Figure 4. Vps2 and Vps24 cooperatively bind Snf7 patches and inhibit ESCRT-III polymerization.

(a) Time-lapse microscopy of ESCRT-III polymerization on supported lipid membranes in a microfluidic flow chamber. Recombinant Snf7-AlexaFluor-488 was injected at t = 0 min; Vps2-Atto-565 and Vps24 were added at t = 22 min. (b) Kymograph of a single ESCRT-III patch from a. (c-d) Quantification of (c) mean fluorescence and (d) patch diameters from 24 patches as in a-b (quantified from 4 fields of view within a representative experiment, and consistent results in 3 independent experiments using differently labeled proteins, e.g.
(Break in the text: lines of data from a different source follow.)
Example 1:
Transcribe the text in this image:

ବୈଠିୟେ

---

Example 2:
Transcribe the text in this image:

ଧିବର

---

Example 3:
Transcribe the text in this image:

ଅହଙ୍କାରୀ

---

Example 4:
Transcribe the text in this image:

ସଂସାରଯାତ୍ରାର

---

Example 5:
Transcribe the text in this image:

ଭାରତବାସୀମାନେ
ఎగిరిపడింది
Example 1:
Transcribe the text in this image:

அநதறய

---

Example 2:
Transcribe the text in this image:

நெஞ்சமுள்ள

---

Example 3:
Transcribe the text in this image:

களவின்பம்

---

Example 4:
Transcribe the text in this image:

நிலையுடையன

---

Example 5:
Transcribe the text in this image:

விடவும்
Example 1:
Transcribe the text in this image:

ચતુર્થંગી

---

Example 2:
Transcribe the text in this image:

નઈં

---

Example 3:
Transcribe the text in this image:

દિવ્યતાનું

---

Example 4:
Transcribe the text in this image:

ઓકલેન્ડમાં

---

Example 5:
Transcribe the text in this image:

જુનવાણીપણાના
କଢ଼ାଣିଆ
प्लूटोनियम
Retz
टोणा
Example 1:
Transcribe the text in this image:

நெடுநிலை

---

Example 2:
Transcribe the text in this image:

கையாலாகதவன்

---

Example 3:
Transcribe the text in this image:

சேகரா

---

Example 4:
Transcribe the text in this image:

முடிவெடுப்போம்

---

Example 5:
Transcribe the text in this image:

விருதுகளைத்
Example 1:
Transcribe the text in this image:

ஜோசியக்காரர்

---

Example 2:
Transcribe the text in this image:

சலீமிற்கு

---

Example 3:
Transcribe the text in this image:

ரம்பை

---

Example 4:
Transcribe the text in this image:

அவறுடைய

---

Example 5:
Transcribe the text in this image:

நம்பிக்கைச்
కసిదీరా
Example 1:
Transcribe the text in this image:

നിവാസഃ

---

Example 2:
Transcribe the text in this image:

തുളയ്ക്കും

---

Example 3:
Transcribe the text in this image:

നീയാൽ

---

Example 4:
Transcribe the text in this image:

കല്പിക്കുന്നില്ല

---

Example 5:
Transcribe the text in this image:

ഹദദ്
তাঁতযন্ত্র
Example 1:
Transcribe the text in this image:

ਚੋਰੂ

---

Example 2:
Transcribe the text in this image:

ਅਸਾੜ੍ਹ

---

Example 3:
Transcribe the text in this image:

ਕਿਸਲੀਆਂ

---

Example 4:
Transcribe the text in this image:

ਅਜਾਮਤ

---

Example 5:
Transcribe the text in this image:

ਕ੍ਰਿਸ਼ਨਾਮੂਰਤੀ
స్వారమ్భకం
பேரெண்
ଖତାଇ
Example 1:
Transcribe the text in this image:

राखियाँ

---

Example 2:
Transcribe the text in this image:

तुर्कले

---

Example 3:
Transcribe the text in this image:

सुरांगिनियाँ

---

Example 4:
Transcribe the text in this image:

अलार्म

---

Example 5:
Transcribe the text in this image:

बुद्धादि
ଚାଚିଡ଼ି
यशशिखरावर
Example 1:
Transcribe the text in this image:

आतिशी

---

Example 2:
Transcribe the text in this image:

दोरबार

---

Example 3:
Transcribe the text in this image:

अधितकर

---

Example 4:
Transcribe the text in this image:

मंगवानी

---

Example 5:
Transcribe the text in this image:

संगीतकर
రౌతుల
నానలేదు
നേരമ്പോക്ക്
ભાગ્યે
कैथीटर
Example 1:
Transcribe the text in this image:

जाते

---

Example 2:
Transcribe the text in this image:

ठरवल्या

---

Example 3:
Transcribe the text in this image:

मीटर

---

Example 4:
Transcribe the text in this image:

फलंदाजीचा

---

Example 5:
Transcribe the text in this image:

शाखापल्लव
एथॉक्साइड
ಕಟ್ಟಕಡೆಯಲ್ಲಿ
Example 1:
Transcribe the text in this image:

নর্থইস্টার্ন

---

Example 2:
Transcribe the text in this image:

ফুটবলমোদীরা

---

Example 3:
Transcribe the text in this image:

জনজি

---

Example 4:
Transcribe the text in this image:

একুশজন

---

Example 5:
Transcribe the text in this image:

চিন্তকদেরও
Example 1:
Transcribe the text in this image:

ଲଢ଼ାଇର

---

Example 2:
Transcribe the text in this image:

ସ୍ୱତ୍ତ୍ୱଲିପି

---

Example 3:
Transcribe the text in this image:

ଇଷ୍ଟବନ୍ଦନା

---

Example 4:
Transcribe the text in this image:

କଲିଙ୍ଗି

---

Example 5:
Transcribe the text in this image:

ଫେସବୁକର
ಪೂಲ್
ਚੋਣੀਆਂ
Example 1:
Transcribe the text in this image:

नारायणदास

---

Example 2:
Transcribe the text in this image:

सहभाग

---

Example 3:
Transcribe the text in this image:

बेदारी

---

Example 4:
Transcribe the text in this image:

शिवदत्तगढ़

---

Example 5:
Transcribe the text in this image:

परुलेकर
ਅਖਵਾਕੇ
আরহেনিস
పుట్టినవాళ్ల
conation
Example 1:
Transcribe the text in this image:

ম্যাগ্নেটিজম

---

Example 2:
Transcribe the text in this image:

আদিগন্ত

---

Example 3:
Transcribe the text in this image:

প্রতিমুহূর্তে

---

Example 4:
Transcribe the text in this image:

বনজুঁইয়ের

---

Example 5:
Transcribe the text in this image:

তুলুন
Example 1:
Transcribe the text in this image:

Supplementary Fig. 6a-c). Curves and shaded areas represent mean ± SEM. (e) Kymograph of an experiment where Snf7-AlexaFluor-647N was added at t = 0 min, followed by sequential addition of Vps24-AlexaFluor-488 and Vps2-Atto-565 (representative image from 24 patches within the shown experiment, and 1 additional independent experiment). (f) Kymograph of an ESCRT-III patch, where Snf7-AlexaFluor-488 was added at t = 0 min, then washed out during 28-32 min (shaded area), followed by addition of Vps2-Atto-565 and Vps24 at t = 47 min. The transient increase of Vps2 signal during washout resulted from background ambient light. (g) Fluorescence quantification of 37 patches as in f (analyzed from 4 fields of view within the shown experiment, and 3 additional independent experiments). Curves and shaded areas represent mean ± SEM. Scale bars, 5 μm in a; 5 µm (vertical) and 5 min (horizontal) in b, e, f.